Written problem = Locate each row below that contains the string "pixels", and copy those rows in full.

Records for this exercise =
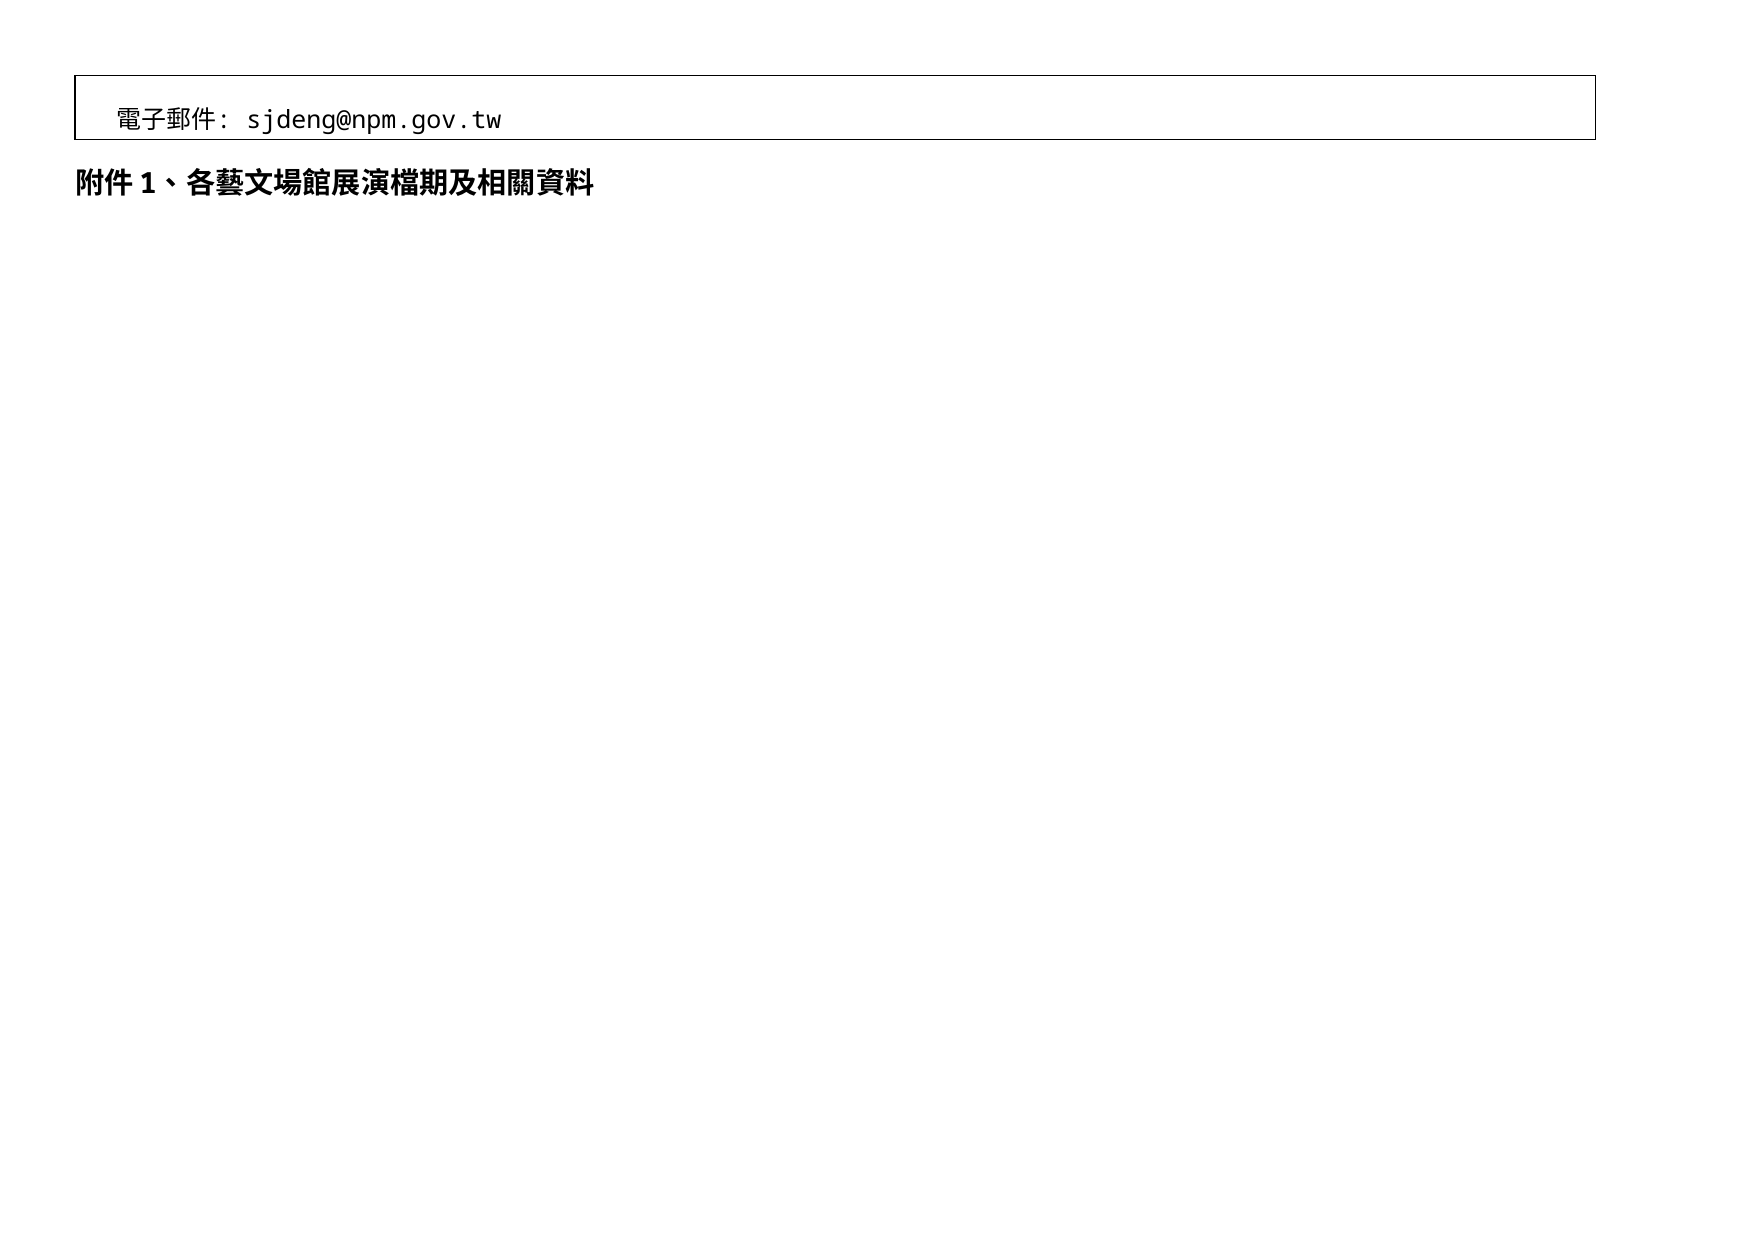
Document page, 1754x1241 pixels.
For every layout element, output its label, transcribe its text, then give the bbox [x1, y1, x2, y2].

text 附件1、各藝文場館展演檔期及相關資料 [75, 139, 1679, 202]
table_cell 電子郵件: sjdeng@npm.gov.tw [76, 76, 1595, 138]
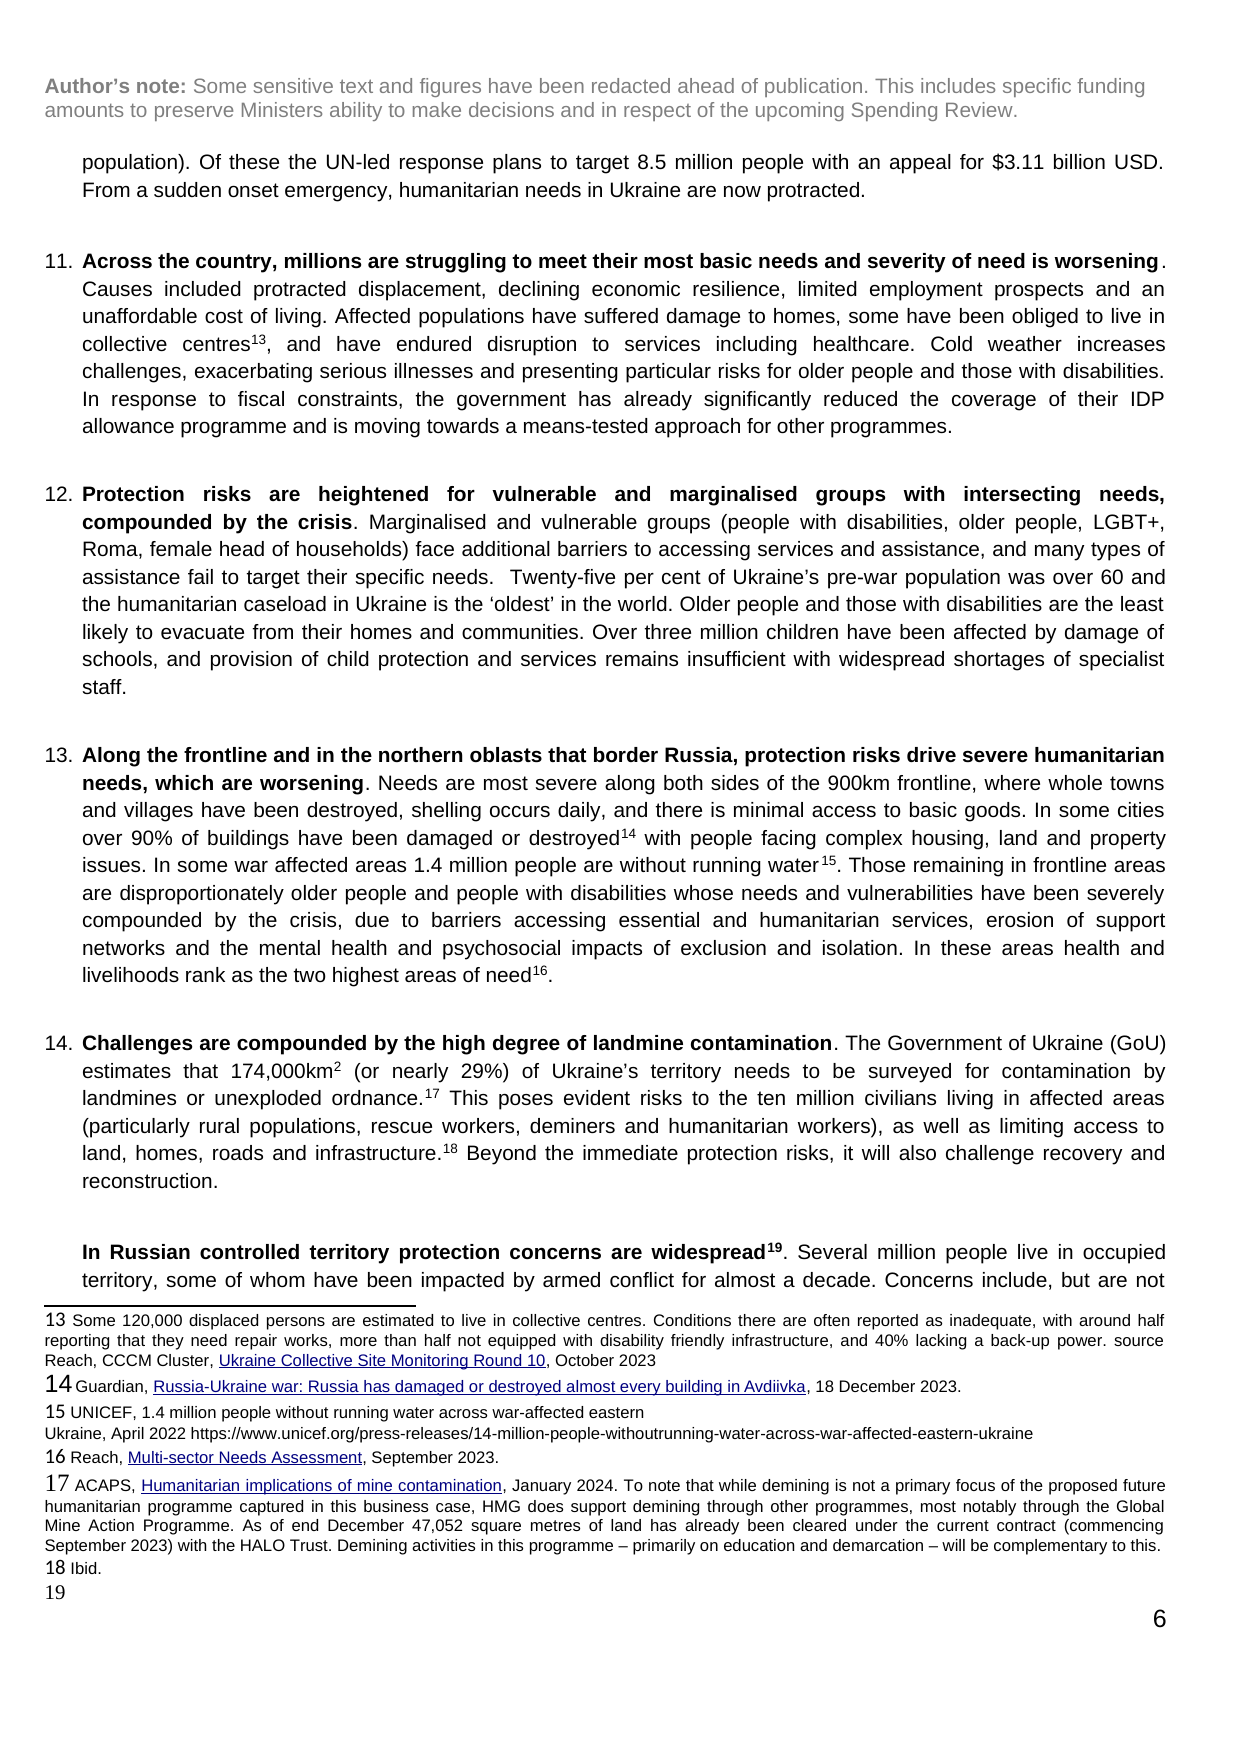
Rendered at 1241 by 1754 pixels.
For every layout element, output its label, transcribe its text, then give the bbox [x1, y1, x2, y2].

list Ukraine, April 2022 https://www.unicef.org/press-releases/14-million-people-withoutrunning-water-across-war-affected-eastern-ukraine [44, 1424, 1167, 1443]
list ACAPS, Humanitarian implications of mine contamination, January 2024. To note that while demining is not a primary focus of the proposed future humanitarian programme captured in this business case, HMG does support demining through other programmes, most notably through the Global Mine Action Programme. As of end December 47,052 square metres of land has already been cleared under the current contract (commencing September 2023) with the HALO Trust. Demining activities in this programme – primarily on education and demarcation – will be complementary to this. [44, 1468, 1167, 1554]
list population). Of these the UN-led response plans to target 8.5 million people with an appeal for $3.11 billion USD. From a sudden onset emergency, humanitarian needs in Ukraine are now protracted. [44, 150, 1167, 201]
list UNICEF, 1.4 million people without running water across war-affected eastern [44, 1398, 1167, 1424]
list Across the country, millions are struggling to meet their most basic needs and severity of need is worsening. Causes included protracted displacement, declining economic resilience, limited employment prospects and an unaffordable cost of living. Affected populations have suffered damage to homes, some have been obliged to live in collective centres, and have endured disruption to services including healthcare. Cold weather increases challenges, exacerbating serious illnesses and presenting particular risks for older people and those with disabilities. In response to fiscal constraints, the government has already significantly reduced the coverage of their IDP allowance programme and is moving towards a means-tested approach for other programmes. [44, 249, 1167, 438]
list In Russian controlled territory protection concerns are widespread. Several million people live in occupied territory, some of whom have been impacted by armed conflict for almost a decade. Concerns include, but are not [82, 1240, 1167, 1292]
list Along the frontline and in the northern oblasts that border Russia, protection risks drive severe humanitarian needs, which are worsening. Needs are most severe along both sides of the 900km frontline, where whole towns and villages have been destroyed, shelling occurs daily, and there is minimal access to basic goods. In some cities over 90% of buildings have been damaged or destroyed with people facing complex housing, land and property issues. In some war affected areas 1.4 million people are without running water. Those remaining in frontline areas are disproportionately older people and people with disabilities whose needs and vulnerabilities have been severely compounded by the crisis, due to barriers accessing essential and humanitarian services, erosion of support networks and the mental health and psychosocial impacts of exclusion and isolation. In these areas health and livelihoods rank as the two highest areas of need. [44, 743, 1167, 987]
list Reach, Multi-sector Needs Assessment, September 2023. [44, 1443, 1167, 1468]
list Challenges are compounded by the high degree of landmine contamination. The Government of Ukraine (GoU) estimates that 174,000km2 (or nearly 29%) of Ukraine’s territory needs to be surveyed for contamination by landmines or unexploded ordnance. This poses evident risks to the ten million civilians living in affected areas (particularly rural populations, rescue workers, deminers and humanitarian workers), as well as limiting access to land, homes, roads and infrastructure. Beyond the immediate protection risks, it will also challenge recovery and reconstruction. [44, 1031, 1167, 1192]
list Some 120,000 displaced persons are estimated to live in collective centres. Conditions there are often reported as inadequate, with around half reporting that they need repair works, more than half not equipped with disability friendly infrastructure, and 40% lacking a back-up power. source Reach, CCCM Cluster, Ukraine Collective Site Monitoring Round 10, October 2023 [44, 1306, 1167, 1369]
list Ibid. [44, 1554, 1167, 1580]
subtitle Guardian, Russia-Ukraine war: Russia has damaged or destroyed almost every building in Avdiivka, 18 December 2023. [44, 1369, 1167, 1398]
list Protection risks are heightened for vulnerable and marginalised groups with intersecting needs, compounded by the crisis. Marginalised and vulnerable groups (people with disabilities, older people, LGBT+, Roma, female head of households) face additional barriers to accessing services and assistance, and many types of assistance fail to target their specific needs. Twenty-five per cent of Ukraine’s pre-war population was over 60 and the humanitarian caseload in Ukraine is the ‘oldest’ in the world. Older people and those with disabilities are the least likely to evacuate from their homes and communities. Over three million children have been affected by damage of schools, and provision of child protection and services remains insufficient with widespread shortages of specialist staff. [44, 482, 1167, 699]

Task result =
Document page, 1754x1241 pixels.
Rendered at 1241 by 1754 pixels.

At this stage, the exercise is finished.